### What to do
Gather each line of the records where "positions" appears.

::: Materials provided

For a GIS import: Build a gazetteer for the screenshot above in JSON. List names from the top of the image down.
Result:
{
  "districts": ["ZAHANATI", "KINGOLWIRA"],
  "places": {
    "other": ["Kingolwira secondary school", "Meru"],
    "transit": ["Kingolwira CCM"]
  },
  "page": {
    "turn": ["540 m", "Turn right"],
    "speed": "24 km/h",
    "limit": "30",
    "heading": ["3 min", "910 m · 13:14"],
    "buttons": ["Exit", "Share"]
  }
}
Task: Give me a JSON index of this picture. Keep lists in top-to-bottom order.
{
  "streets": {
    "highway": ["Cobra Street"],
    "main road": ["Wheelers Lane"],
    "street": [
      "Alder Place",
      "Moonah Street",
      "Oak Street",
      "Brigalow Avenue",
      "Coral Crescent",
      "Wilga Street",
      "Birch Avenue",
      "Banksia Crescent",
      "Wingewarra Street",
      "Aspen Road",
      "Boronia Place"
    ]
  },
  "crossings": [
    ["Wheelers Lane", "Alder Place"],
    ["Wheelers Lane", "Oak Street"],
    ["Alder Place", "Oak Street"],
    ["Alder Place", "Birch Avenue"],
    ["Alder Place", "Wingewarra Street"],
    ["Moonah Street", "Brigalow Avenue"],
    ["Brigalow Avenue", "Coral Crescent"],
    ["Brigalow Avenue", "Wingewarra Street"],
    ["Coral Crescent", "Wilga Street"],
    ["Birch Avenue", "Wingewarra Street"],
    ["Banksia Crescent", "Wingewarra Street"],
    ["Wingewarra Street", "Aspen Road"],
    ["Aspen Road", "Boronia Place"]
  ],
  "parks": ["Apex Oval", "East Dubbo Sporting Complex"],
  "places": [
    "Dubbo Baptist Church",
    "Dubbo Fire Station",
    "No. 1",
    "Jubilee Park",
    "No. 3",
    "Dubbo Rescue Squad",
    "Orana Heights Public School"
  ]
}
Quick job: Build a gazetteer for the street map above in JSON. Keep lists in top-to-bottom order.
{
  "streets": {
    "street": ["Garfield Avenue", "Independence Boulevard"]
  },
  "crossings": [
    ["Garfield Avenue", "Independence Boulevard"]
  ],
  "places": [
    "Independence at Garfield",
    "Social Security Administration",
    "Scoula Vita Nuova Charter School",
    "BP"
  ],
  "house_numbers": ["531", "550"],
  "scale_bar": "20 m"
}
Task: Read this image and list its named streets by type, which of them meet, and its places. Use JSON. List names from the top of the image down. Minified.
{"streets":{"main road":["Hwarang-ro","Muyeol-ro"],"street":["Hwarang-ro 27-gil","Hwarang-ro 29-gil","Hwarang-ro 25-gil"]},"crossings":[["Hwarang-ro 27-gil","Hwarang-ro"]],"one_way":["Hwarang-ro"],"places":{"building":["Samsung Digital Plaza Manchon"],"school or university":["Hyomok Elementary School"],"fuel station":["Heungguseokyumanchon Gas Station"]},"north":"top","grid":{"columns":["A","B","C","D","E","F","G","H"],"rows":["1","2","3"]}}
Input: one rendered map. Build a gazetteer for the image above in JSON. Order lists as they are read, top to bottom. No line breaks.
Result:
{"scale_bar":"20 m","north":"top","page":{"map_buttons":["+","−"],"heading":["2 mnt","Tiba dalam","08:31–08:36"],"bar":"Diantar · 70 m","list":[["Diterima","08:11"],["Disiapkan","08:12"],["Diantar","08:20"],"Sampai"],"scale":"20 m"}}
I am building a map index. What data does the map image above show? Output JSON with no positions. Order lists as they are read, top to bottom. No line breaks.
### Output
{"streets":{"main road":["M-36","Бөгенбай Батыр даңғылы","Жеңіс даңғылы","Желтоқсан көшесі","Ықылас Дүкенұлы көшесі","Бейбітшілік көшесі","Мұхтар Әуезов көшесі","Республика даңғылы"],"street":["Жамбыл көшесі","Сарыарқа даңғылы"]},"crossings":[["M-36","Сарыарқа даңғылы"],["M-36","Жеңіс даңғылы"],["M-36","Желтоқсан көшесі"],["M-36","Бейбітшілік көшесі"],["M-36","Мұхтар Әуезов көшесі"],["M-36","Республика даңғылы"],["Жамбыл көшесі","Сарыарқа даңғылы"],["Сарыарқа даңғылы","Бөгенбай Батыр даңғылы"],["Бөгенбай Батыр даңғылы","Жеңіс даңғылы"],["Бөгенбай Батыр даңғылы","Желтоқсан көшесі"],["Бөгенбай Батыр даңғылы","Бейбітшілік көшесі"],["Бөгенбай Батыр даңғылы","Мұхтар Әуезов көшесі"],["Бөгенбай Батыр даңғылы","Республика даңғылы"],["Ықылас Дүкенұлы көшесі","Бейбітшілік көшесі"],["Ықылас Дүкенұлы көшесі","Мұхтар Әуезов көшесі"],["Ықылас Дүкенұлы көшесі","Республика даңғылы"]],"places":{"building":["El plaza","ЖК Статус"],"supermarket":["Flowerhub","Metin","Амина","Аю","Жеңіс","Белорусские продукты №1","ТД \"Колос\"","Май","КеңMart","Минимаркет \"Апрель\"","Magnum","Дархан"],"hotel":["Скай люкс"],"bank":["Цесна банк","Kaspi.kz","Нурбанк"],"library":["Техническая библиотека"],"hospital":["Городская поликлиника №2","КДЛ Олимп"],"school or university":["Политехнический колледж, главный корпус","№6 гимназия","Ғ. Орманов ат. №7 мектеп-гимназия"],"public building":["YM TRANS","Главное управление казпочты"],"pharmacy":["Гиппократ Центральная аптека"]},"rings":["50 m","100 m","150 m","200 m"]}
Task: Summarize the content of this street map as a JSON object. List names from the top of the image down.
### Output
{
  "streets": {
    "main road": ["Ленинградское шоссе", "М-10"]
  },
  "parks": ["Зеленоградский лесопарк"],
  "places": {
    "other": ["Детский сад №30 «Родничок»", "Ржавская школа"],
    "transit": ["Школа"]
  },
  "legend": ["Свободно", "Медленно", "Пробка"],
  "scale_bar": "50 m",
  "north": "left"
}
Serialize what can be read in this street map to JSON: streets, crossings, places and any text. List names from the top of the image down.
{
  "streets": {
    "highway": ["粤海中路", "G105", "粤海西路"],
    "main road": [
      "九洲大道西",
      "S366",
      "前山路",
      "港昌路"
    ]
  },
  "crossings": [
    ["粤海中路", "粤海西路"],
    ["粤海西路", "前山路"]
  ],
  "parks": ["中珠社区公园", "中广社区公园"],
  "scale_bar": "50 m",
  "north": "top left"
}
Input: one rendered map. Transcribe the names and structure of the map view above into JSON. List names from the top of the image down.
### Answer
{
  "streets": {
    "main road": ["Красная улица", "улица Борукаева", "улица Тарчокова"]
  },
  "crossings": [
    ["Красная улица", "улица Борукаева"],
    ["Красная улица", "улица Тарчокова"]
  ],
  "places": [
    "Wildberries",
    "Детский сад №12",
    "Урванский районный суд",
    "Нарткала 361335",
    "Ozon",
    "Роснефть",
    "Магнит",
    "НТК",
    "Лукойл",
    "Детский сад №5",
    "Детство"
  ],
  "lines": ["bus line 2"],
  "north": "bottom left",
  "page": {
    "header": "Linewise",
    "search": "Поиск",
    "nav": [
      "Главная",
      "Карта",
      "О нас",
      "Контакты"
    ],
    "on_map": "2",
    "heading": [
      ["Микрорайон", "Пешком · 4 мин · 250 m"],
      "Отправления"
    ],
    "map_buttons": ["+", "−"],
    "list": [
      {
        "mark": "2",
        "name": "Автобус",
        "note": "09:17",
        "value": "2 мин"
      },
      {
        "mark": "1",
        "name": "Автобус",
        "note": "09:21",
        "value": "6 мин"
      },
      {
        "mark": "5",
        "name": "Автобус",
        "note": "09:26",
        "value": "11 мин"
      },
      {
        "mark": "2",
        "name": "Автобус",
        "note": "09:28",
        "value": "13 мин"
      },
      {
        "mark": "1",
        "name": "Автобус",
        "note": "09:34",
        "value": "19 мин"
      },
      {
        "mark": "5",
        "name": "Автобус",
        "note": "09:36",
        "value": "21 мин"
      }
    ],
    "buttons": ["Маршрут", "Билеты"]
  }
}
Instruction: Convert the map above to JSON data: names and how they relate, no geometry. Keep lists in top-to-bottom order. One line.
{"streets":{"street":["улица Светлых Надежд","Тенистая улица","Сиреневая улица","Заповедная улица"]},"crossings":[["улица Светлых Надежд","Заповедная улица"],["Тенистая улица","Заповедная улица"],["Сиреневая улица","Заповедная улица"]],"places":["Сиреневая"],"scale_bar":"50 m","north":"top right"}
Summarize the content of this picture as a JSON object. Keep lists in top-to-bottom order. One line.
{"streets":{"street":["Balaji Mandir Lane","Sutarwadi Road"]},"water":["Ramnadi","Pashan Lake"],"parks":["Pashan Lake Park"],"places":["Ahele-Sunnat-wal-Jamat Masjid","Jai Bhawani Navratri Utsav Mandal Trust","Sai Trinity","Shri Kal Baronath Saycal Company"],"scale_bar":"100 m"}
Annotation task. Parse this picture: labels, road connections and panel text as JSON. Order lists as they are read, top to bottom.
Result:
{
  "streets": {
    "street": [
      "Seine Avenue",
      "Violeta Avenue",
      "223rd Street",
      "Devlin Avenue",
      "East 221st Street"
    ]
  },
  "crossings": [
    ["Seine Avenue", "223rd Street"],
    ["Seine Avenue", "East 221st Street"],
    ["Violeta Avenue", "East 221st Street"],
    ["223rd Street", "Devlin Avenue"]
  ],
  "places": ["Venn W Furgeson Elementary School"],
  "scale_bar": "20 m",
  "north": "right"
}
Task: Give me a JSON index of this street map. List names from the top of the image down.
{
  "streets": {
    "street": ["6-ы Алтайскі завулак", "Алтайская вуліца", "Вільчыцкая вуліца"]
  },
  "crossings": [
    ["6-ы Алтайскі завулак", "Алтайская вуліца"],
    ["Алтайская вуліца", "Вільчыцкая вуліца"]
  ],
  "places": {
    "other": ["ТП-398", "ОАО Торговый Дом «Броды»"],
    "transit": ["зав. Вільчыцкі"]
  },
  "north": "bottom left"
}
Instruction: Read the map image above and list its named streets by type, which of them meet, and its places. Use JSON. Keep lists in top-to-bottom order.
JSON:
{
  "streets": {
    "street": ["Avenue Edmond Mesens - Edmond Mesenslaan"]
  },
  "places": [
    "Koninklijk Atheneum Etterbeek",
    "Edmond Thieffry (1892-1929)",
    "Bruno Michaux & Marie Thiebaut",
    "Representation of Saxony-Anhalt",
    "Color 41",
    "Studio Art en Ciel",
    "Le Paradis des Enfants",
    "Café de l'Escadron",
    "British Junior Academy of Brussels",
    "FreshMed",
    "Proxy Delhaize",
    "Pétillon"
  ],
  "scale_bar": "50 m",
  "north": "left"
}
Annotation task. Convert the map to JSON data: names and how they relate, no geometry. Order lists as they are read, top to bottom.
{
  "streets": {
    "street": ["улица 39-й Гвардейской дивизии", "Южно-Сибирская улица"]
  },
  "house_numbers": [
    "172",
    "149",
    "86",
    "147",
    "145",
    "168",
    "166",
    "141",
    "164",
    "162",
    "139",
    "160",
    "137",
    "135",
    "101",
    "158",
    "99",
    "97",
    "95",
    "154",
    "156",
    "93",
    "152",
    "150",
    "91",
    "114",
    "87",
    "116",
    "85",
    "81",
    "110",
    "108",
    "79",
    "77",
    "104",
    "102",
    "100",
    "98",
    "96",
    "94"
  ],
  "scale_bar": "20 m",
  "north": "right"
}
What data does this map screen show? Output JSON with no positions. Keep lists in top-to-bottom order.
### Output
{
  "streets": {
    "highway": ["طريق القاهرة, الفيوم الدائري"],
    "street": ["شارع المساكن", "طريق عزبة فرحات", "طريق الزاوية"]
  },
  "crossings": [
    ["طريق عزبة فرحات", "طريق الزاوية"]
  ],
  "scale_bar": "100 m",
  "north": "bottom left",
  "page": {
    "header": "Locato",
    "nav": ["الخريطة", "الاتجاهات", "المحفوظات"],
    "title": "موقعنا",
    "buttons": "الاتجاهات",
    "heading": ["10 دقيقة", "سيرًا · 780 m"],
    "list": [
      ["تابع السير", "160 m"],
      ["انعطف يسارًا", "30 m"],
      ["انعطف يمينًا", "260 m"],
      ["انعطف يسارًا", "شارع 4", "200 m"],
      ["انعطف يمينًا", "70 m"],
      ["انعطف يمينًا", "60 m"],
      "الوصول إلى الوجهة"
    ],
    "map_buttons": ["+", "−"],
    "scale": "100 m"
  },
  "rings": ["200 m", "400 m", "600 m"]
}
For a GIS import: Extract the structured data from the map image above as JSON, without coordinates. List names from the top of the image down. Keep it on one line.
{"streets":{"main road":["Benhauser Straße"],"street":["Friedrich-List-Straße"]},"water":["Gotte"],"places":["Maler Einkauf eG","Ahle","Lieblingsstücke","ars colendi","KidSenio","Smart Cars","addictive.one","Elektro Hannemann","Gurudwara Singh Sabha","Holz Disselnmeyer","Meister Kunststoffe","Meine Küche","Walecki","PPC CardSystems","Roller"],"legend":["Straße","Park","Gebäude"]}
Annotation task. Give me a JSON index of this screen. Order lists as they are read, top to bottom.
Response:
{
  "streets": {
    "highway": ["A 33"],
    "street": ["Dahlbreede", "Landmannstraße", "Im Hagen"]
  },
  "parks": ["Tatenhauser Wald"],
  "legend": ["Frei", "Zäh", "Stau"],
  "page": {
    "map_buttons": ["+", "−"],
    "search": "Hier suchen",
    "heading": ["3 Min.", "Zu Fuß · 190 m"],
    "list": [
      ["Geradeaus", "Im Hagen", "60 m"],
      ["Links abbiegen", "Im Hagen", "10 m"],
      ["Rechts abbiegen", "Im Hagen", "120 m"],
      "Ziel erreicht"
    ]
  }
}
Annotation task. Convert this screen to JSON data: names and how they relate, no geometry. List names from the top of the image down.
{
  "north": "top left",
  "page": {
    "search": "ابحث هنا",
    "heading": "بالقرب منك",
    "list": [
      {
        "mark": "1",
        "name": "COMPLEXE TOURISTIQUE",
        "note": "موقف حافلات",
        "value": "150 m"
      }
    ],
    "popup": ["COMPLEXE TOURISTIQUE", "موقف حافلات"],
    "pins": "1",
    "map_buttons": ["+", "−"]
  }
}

::::::

### Solution
I am building a map index. What data does the map image above show? Output JSON with no positions. Order lists as they are read, top to bottom. No line breaks.
What data does this map screen show? Output JSON with no positions. Keep lists in top-to-bottom order.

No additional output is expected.